Vielen Dank, das funktioniert! 

Ich habe allerdings noch 2 Fragen.

1) Die APIs, die ich benutze, haben Methoden:
insert (String key, byte[] data) und 
byte [] query (String key, String queryStr). 
Die erste fügt ein XML-Dokument ein und die zweite soll dann nach dem Schlüssel, der 

angegebene Xpath beinhaltet, suchen.

insert habe ich schon hingekriegt. Es ist mir nur aufgefallen, dass ich org.w3c.dom zum 

erstellen von meinem xml-document benutze und die Implementierung der APIs dom4j. Kann 

das zu Problemen führen? Gibt es dann Unstimmigkeiten?

2) Die zweite Frage war über die Zeitabfragen aus dem XPath. Habe sie in ein neues Thread übertragen, da sie zu dem Thema hier gar nicht passte.

Gruß
janat


----------



## Murray (21. Nov 2008)

janat hat gesagt.:
			
		

> Es ist mir nur aufgefallen, dass ich org.w3c.dom zum
> 
> erstellen von meinem xml-document benutze und die Implementierung der APIs dom4j.

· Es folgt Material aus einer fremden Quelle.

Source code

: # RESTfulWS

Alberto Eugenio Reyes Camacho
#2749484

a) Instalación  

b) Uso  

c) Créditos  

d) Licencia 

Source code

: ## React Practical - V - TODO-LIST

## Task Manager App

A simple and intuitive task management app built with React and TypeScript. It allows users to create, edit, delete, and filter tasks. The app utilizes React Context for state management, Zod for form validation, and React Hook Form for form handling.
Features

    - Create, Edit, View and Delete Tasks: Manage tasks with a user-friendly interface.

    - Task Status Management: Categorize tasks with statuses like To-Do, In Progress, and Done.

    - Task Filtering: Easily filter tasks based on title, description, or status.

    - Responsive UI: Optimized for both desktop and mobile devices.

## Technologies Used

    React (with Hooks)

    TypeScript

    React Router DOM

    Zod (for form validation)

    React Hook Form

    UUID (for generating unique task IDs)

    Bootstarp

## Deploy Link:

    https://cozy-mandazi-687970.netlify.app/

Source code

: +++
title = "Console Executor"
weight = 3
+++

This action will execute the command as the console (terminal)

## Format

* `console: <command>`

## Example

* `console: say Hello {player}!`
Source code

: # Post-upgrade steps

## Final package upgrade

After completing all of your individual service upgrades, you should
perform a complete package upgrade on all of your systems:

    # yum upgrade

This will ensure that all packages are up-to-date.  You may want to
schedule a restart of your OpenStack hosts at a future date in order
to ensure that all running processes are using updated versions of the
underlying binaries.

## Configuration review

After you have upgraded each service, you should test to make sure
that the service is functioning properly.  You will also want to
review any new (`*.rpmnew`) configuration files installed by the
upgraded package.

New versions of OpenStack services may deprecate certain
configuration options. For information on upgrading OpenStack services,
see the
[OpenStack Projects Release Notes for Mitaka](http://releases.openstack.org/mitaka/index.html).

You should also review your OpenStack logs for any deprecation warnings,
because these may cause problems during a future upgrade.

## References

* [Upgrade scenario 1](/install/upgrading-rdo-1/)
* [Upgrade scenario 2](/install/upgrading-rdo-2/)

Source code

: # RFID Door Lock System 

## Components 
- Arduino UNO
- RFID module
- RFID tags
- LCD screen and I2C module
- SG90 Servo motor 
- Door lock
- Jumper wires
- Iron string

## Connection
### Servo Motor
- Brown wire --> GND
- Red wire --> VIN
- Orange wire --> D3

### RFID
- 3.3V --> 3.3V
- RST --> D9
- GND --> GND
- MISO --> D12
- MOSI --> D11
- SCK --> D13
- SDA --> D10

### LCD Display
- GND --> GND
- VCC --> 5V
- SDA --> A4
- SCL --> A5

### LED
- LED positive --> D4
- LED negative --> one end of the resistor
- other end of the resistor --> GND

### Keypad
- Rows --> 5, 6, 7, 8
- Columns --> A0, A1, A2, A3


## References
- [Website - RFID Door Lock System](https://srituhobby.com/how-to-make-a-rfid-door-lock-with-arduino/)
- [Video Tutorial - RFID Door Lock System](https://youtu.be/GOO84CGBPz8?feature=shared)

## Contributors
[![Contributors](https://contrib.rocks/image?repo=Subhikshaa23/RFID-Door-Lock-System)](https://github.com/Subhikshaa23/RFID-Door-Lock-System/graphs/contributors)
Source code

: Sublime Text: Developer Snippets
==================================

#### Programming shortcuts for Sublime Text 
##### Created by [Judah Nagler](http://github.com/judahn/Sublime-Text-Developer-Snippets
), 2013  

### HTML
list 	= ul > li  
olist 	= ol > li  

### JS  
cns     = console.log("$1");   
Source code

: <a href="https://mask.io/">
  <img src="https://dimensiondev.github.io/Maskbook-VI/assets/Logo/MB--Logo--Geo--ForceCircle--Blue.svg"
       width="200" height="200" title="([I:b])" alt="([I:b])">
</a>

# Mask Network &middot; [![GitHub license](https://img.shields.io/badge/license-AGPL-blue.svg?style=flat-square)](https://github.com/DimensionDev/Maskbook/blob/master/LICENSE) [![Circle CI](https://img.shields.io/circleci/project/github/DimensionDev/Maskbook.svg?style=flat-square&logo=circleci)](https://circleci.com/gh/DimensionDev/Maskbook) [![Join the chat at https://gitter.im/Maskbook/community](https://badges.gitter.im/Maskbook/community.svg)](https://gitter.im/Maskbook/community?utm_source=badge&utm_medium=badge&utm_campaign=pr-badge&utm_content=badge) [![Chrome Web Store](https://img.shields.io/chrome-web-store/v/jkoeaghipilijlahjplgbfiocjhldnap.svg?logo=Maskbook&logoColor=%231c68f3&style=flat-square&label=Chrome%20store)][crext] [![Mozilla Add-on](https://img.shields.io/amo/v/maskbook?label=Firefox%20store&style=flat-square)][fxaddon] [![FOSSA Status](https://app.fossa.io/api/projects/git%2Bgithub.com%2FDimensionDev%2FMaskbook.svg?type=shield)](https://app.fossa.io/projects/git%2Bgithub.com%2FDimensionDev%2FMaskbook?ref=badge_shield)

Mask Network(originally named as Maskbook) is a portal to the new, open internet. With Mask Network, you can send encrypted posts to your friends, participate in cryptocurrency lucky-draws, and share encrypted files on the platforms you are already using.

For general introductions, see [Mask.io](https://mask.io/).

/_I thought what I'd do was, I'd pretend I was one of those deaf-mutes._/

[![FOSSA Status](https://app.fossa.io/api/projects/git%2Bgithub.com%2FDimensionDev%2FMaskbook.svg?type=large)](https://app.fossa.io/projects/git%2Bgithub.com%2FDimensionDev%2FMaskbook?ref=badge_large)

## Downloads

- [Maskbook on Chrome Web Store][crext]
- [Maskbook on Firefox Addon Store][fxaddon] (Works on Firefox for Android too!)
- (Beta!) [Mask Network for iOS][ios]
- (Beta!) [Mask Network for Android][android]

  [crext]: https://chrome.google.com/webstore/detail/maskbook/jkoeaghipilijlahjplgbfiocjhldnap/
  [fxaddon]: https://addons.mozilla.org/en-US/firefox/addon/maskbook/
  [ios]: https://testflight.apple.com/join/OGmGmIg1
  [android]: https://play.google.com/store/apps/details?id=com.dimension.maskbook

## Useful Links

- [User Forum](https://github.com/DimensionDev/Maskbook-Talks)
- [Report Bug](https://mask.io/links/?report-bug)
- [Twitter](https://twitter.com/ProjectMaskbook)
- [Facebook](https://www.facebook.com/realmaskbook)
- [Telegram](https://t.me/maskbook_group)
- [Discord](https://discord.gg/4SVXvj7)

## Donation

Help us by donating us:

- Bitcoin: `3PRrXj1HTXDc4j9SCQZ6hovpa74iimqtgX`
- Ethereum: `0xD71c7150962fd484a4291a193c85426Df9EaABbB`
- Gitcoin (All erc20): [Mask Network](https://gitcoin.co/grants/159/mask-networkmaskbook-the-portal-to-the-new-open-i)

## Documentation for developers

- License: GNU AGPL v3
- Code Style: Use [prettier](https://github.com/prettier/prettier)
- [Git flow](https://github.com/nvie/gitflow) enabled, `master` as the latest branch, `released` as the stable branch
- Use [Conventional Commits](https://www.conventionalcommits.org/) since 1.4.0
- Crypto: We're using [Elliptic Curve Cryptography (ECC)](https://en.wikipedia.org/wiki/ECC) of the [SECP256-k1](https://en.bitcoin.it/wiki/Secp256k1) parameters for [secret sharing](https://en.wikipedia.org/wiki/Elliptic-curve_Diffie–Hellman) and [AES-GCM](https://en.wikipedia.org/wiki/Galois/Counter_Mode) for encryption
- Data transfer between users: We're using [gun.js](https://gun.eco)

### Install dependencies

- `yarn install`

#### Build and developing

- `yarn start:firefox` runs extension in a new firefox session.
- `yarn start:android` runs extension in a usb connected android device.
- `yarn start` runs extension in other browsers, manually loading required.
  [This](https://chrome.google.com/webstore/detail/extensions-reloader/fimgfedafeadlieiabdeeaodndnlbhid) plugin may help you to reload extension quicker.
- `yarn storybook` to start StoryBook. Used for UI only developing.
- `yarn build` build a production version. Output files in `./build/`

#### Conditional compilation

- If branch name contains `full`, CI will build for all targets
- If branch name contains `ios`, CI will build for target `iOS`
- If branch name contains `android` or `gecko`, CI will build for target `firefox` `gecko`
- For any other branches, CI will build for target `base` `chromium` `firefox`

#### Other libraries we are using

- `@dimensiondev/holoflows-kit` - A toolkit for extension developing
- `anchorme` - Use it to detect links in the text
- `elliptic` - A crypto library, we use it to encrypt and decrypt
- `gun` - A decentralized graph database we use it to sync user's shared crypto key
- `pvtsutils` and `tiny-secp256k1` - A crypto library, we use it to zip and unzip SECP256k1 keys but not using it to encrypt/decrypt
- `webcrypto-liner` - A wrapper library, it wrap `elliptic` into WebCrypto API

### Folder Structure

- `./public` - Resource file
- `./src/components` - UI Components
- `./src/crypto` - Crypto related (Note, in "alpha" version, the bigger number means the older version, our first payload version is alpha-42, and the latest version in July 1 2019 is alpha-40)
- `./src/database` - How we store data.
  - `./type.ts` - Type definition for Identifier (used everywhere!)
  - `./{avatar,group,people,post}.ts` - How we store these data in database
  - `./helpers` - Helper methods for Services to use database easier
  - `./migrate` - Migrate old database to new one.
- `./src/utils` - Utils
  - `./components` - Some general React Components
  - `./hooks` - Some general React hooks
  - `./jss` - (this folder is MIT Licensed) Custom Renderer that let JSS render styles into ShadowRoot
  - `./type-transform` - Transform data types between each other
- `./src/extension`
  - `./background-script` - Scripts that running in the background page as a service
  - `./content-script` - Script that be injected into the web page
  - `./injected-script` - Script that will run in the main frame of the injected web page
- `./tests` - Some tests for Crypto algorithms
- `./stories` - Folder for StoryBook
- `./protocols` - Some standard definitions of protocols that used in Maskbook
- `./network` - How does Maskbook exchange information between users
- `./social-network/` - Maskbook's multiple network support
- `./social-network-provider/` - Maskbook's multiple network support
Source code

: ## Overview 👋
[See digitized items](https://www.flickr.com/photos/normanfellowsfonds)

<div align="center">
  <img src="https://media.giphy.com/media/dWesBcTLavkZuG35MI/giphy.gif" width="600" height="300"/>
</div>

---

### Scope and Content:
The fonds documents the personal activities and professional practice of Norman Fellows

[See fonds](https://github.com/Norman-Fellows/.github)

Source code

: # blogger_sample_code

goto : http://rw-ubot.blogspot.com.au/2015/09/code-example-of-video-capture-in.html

Eigentlich ist XML immer XML, egal von welchem Framework es erzeugt worden ist. Solange das XML "well-formed" ist (anders lässt es sich mit W3C-DOM auch nicht erzeugen), wird es von einem beliebigen XML-Parser auch einlesbar sein (ansonsten hätte dieser Parser einen Fehler).


----------